- [Your objective] All of the data should be reproduced word for word, though its pictures must be omitted.

· · · · ·

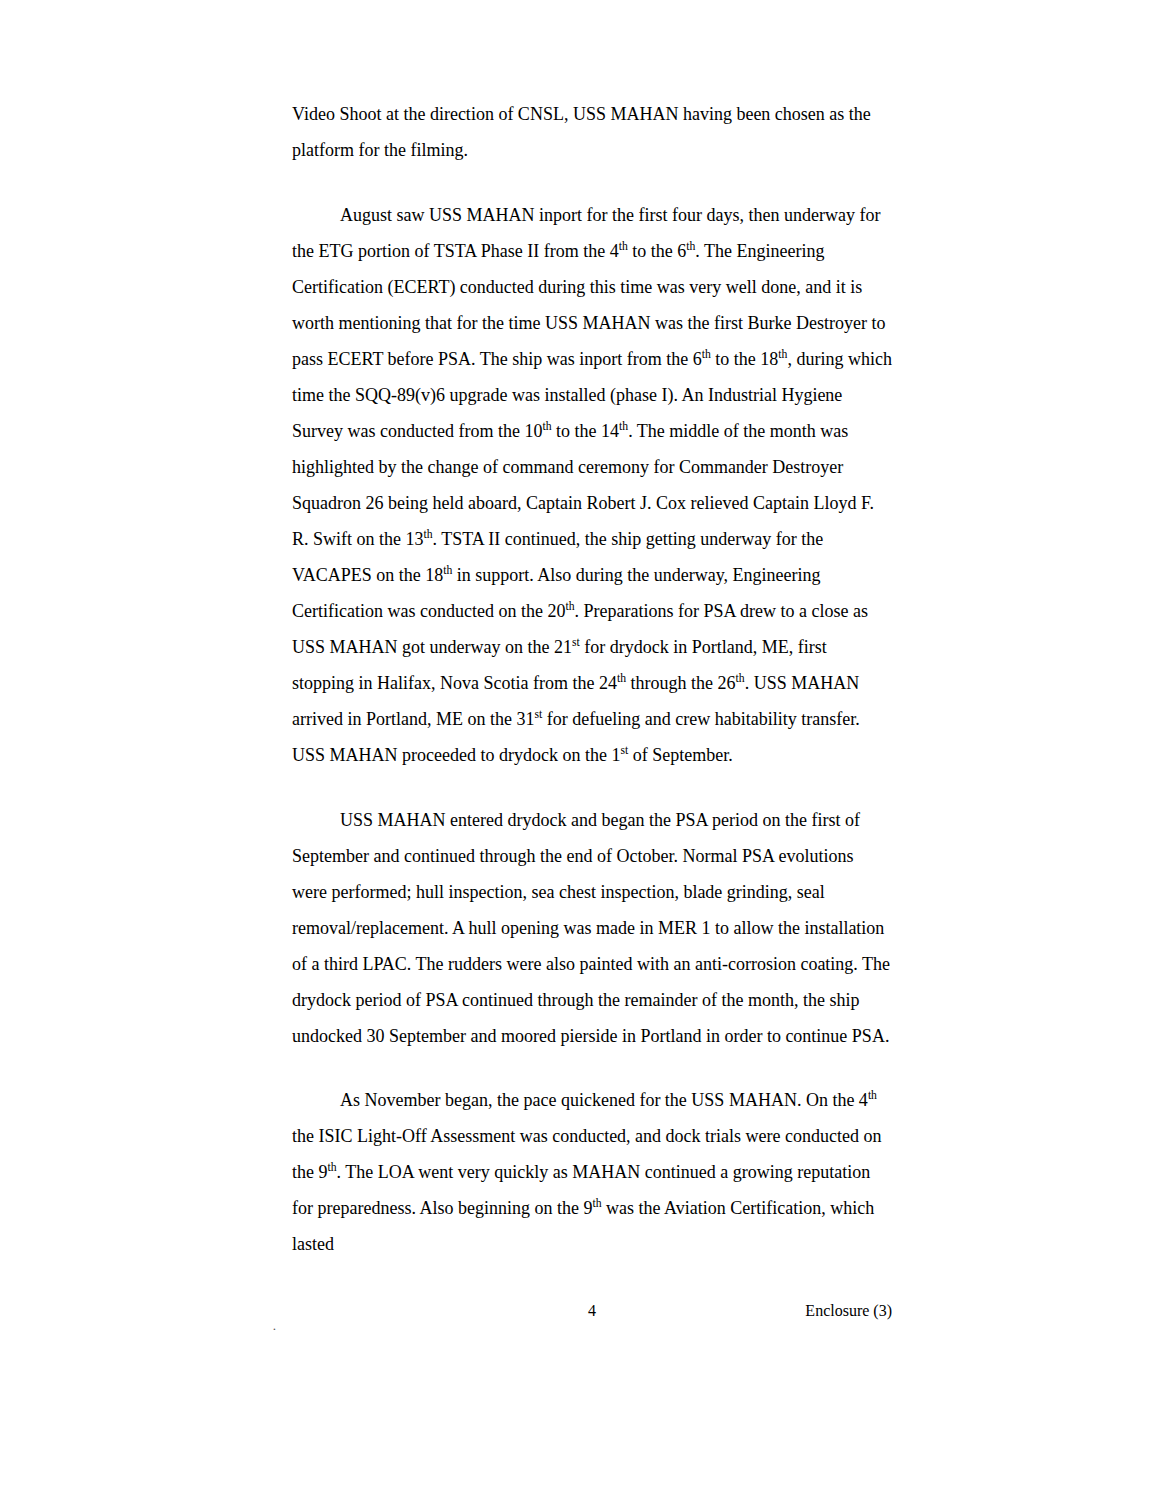Video Shoot at the direction of CNSL, USS MAHAN having been chosen as the platform for the filming.
August saw USS MAHAN inport for the first four days, then underway for the ETG portion of TSTA Phase II from the 4th to the 6th. The Engineering Certification (ECERT) conducted during this time was very well done, and it is worth mentioning that for the time USS MAHAN was the first Burke Destroyer to pass ECERT before PSA. The ship was inport from the 6th to the 18th, during which time the SQQ-89(v)6 upgrade was installed (phase I). An Industrial Hygiene Survey was conducted from the 10th to the 14th. The middle of the month was highlighted by the change of command ceremony for Commander Destroyer Squadron 26 being held aboard, Captain Robert J. Cox relieved Captain Lloyd F. R. Swift on the 13th. TSTA II continued, the ship getting underway for the VACAPES on the 18th in support. Also during the underway, Engineering Certification was conducted on the 20th. Preparations for PSA drew to a close as USS MAHAN got underway on the 21st for drydock in Portland, ME, first stopping in Halifax, Nova Scotia from the 24th through the 26th. USS MAHAN arrived in Portland, ME on the 31st for defueling and crew habitability transfer. USS MAHAN proceeded to drydock on the 1st of September.
USS MAHAN entered drydock and began the PSA period on the first of September and continued through the end of October. Normal PSA evolutions were performed; hull inspection, sea chest inspection, blade grinding, seal removal/replacement. A hull opening was made in MER 1 to allow the installation of a third LPAC. The rudders were also painted with an anti-corrosion coating. The drydock period of PSA continued through the remainder of the month, the ship undocked 30 September and moored pierside in Portland in order to continue PSA.
As November began, the pace quickened for the USS MAHAN. On the 4th the ISIC Light-Off Assessment was conducted, and dock trials were conducted on the 9th. The LOA went very quickly as MAHAN continued a growing reputation for preparedness. Also beginning on the 9th was the Aviation Certification, which lasted
4 Enclosure (3)
.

· · · · ·

- [Your response]
Video Shoot at the direction of CNSL, USS MAHAN having been chosen as the platform for the filming.
August saw USS MAHAN inport for the first four days, then underway for the ETG portion of TSTA Phase II from the 4th to the 6th. The Engineering Certification (ECERT) conducted during this time was very well done, and it is worth mentioning that for the time USS MAHAN was the first Burke Destroyer to pass ECERT before PSA. The ship was inport from the 6th to the 18th, during which time the SQQ-89(v)6 upgrade was installed (phase I). An Industrial Hygiene Survey was conducted from the 10th to the 14th. The middle of the month was highlighted by the change of command ceremony for Commander Destroyer Squadron 26 being held aboard, Captain Robert J. Cox relieved Captain Lloyd F. R. Swift on the 13th. TSTA II continued, the ship getting underway for the VACAPES on the 18th in support. Also during the underway, Engineering Certification was conducted on the 20th. Preparations for PSA drew to a close as USS MAHAN got underway on the 21st for drydock in Portland, ME, first stopping in Halifax, Nova Scotia from the 24th through the 26th. USS MAHAN arrived in Portland, ME on the 31st for defueling and crew habitability transfer. USS MAHAN proceeded to drydock on the 1st of September.
USS MAHAN entered drydock and began the PSA period on the first of September and continued through the end of October. Normal PSA evolutions were performed; hull inspection, sea chest inspection, blade grinding, seal removal/replacement. A hull opening was made in MER 1 to allow the installation of a third LPAC. The rudders were also painted with an anti-corrosion coating. The drydock period of PSA continued through the remainder of the month, the ship undocked 30 September and moored pierside in Portland in order to continue PSA.
As November began, the pace quickened for the USS MAHAN. On the 4th the ISIC Light-Off Assessment was conducted, and dock trials were conducted on the 9th. The LOA went very quickly as MAHAN continued a growing reputation for preparedness. Also beginning on the 9th was the Aviation Certification, which lasted
4 Enclosure (3)
.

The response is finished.